Resta alta la tensione nella trattativa per la riforma del lavoro. Il ministro del Welfare, Elsa Fornero, sta preparando un nuovo testo da sottoporre a imprese e sindacati. Quello presentato lunedì scorso alle parti sociali, infatti, non è stato particolarmente gradito e le dichiarazioni del governo su cassa integrazione e articolo 18 non hanno di certo aiutato a rasserenare gli animi. «Bisogna restare ottimisti – dice a IlSussidiario.net Pier Paolo Baretta, ex segretario aggiunto della Cisl e deputato del Pd -. Teniamo presente che fino a qualche settimana fa nei sindacati c’era una spaccatura profonda che impediva confronti unitari e che il precedente governo perseguiva la divisione sindacale. Oggi invece i sindacati hanno una piattaforma unitaria e un governo con cui confrontarsi. È una novità interessante e di buon auspicio anche se non sarà affatto semplice raggiungere un accordo dato che le materie in discussione sono molte e rilevanti».
Quali sono a suo avviso i punti più delicati?
Bisogna innanzitutto fare i conti con la crisi e con la recessione economica. Il 2012 si presenta come un anno difficile, tra il rischio di un abbassamento della base occupazionale, le casse integrazioni e i licenziamenti. Per prima cosa, perciò, bisognerà trovare risorse sufficienti per tamponare la situazione. Al tempo stesso non possiamo accontentarci del tampone, serve una vera riforma.
E quali sono le proposte del Partito Democratico?
Per prima cosa ridurre a tre o quattro le figure professionali e contrattuali che oggi sono oltre 40. Dopodiché lo stesso deve essere fatto con gli oltre 400 contratti nazionali. Dopo aver operato questa semplificazione bisogna cercare di superare la precarietà.
Come?
Una delle strade è quella di allungare il periodo di prova, consentendo alle imprese una flessibilità in entrata maggiore. Per il lavoratore alla fine dei tre anni scatterebbero tutte le tutele, articolo 18 compreso. Accanto a questo bisogna uniformare i contributi previdenziali e stabilire che un’ora di lavoro saltuaria non può costare meno di un’ora ordinaria.

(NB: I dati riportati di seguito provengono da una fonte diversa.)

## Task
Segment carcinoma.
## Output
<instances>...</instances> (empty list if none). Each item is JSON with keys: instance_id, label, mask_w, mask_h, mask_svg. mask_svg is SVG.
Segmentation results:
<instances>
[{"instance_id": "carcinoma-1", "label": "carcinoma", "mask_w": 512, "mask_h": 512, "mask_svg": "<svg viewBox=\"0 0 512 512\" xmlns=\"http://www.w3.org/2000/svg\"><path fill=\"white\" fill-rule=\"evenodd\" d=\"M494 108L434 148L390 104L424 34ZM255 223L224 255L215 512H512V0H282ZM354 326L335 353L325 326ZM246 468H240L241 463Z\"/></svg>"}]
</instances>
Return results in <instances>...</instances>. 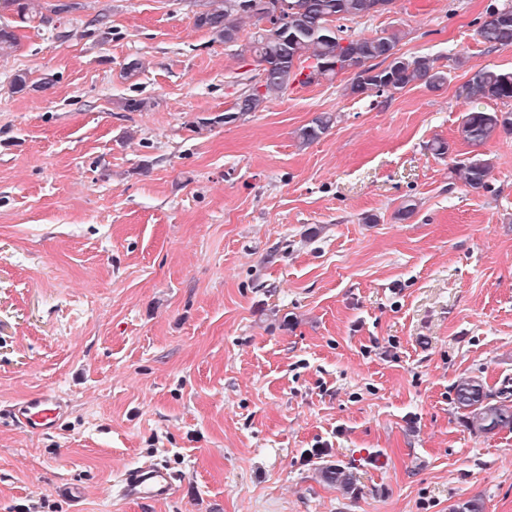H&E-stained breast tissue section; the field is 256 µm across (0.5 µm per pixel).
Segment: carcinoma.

A proposito di articolo 18, sbaglia Monti a insistere sul fatto che non deve più essere un tabù?
Non sbaglia. I tabù ideologici non servono più, ma è bene che si chiarisca. Se stiamo parlando di licenziamenti per ragioni di giusta causa già esistono regole che li governano. Se parliamo di licenziamenti per ragioni economiche si può paragonare la singola persona alle istanze collettive. Se invece parliamo di licenziamenti senza motivo allora non c’è nessuna ragione per cambiare le regole attuali. Una cosa però si può fare.
Quale?
Rispondere a un grave problema degli imprenditori e dei lavoratori. Non è accettabile che in questi casi servano tre anni per sapere chi ha ragione e chi torto. Bisogna assolutamente accelerare i tempi delle cause di lavoro.
Anche sulla possibile cancellazione della cassa integrazione il governo ha fatto preoccupare i sindacati.

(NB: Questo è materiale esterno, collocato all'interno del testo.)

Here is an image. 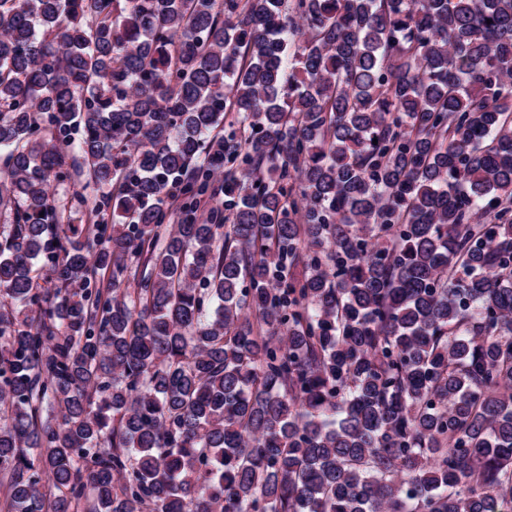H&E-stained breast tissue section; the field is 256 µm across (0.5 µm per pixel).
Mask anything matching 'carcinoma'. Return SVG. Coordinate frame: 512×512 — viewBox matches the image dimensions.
<instances>
[{
  "label": "carcinoma",
  "instance_id": "cac0c4a2",
  "mask_svg": "<svg viewBox=\"0 0 512 512\" xmlns=\"http://www.w3.org/2000/svg\"><path fill=\"white\" fill-rule=\"evenodd\" d=\"M2 150L0 512L512 498V0H0Z\"/></svg>",
  "mask_w": 512,
  "mask_h": 512
}]
</instances>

Non voglio commentare le singole dichiarazioni. Quello che conta è il contenuto del tavolo.
Bisogna evitare di esasperare i toni.
Il Pd comunque ha trovato una posizione unitaria? Le tesi di Pietro Ichino sono state accantonate?
Guardi, nel partito c’è una larga convergenza e comunque sia la flexicurity che il modello danese non sono alternative a quello che sto dicendo, anzi lo integrano. Quel modello infatti non serve solo a licenziare, ma anche a favorire ricollocazione di fronte a crisi aziendali.
Il tema del lavoro resta comunque il più pericoloso in termini di consenso per i democratici?
Assolutamente no. Perderemo consenso se ci dimostreremo incerti rispetto alla strategia che abbiamo scelto, che è quella di risanare l’Italia. Siamo una forza responsabile e affidabile che lavora per salvare l’Italia non per il nostro tornaconto.